Please switch "jugador" to "deportista" in the data from the line containing "## 📸 Índice de Capturas" down through the line containing "marketing y documentación.", and return only those lines with nothing else changed.

Data for analysis |
--------------------

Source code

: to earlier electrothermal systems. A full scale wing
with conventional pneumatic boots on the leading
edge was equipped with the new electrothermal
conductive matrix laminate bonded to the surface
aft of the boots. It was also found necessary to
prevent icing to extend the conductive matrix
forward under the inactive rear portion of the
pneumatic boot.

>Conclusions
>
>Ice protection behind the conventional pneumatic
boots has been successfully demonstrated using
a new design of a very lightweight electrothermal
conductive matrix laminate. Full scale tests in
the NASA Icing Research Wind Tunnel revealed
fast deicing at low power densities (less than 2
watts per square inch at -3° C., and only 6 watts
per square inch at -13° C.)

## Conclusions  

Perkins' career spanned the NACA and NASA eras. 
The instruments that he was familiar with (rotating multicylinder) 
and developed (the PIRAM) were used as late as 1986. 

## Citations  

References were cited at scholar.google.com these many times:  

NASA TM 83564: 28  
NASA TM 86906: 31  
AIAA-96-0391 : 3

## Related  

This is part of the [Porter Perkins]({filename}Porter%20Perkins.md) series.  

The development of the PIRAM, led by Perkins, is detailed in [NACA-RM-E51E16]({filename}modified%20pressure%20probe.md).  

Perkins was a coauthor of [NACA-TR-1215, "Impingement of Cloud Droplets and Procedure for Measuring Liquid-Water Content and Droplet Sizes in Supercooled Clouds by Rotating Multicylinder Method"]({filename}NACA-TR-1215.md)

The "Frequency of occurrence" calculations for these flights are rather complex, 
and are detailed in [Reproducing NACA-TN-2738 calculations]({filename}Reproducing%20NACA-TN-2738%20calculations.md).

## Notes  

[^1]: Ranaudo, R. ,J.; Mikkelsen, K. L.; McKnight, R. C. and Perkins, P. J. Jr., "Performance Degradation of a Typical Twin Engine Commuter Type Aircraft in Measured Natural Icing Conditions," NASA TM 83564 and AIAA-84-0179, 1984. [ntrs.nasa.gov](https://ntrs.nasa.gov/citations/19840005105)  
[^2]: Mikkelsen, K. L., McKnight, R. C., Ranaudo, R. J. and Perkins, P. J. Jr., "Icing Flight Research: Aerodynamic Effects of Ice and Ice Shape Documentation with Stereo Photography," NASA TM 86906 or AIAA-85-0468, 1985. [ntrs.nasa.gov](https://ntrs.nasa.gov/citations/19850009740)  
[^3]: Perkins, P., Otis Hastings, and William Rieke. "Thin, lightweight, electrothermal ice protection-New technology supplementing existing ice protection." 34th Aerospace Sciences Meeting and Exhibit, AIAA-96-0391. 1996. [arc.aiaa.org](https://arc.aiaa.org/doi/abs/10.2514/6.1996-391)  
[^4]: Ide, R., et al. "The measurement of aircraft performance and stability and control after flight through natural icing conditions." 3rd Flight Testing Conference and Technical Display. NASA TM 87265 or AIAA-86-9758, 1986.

--------------------

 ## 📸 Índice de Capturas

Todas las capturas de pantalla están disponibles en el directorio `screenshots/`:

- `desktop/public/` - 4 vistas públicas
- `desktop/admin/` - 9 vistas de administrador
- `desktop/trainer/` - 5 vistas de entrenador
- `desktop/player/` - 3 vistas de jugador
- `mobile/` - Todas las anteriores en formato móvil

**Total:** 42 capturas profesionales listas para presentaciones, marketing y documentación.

--------------------

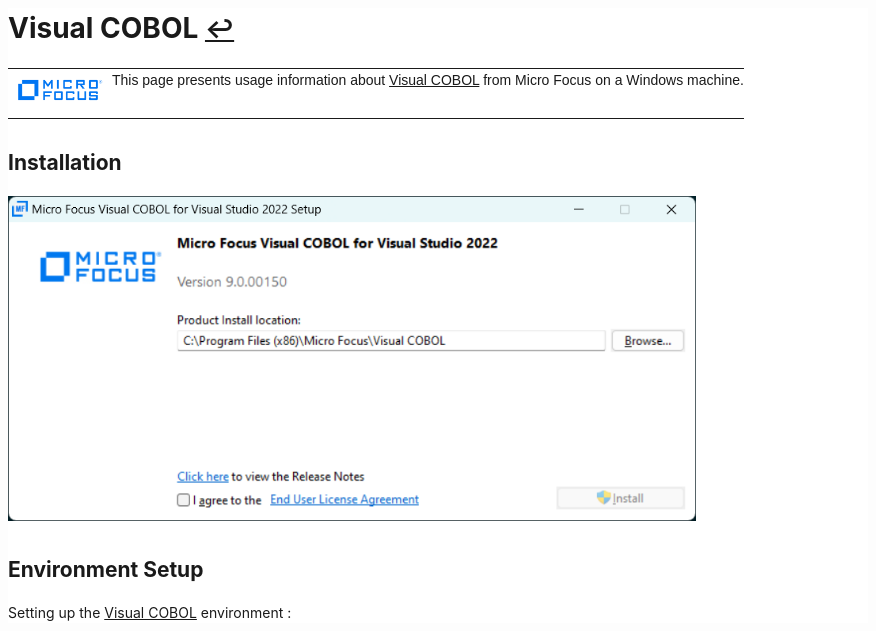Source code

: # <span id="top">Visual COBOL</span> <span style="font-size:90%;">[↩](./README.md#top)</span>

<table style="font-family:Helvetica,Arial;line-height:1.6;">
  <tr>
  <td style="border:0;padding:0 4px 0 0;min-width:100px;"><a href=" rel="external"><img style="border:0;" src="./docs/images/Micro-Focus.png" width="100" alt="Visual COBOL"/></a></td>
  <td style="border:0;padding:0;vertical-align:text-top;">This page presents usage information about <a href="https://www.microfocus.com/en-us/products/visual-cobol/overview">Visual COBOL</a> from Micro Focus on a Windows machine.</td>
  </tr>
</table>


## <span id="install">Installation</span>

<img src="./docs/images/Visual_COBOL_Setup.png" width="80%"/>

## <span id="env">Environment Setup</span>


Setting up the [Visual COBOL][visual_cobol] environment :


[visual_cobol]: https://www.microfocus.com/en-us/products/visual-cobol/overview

--------------------

Response |
 ## 📸 Índice de Capturas

Todas las capturas de pantalla están disponibles en el directorio `screenshots/`:

- `desktop/public/` - 4 vistas públicas
- `desktop/admin/` - 9 vistas de administrador
- `desktop/trainer/` - 5 vistas de entrenador
- `desktop/player/` - 3 vistas de deportista
- `mobile/` - Todas las anteriores en formato móvil

**Total:** 42 capturas profesionales listas para presentaciones, marketing y documentación.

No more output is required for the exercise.